### Dataset records
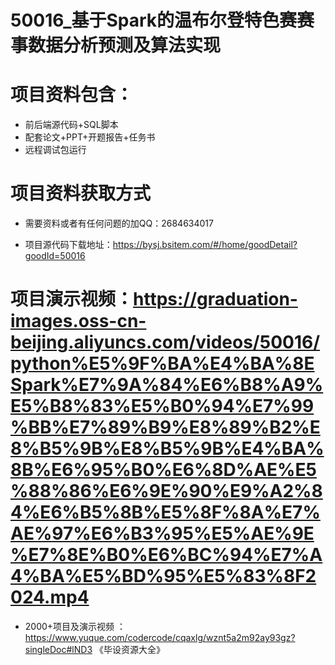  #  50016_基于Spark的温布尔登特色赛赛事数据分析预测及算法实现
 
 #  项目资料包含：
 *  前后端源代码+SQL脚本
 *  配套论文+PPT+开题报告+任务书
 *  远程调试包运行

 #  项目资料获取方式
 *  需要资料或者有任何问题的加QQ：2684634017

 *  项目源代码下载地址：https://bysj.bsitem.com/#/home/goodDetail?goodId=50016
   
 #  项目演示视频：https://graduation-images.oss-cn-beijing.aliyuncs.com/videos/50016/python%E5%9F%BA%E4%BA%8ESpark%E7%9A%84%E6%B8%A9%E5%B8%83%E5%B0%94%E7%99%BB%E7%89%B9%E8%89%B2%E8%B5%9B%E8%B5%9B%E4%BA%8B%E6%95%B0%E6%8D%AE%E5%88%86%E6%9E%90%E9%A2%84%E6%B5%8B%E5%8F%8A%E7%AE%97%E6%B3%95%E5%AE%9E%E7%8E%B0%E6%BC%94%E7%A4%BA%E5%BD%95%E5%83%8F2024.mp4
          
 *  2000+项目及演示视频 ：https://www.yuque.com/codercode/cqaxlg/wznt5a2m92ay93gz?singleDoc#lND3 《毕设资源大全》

### Exercise brief
Find the count of lines in the data above where the string "https" occurs. Provide that number alone.

### Solution for this problem
3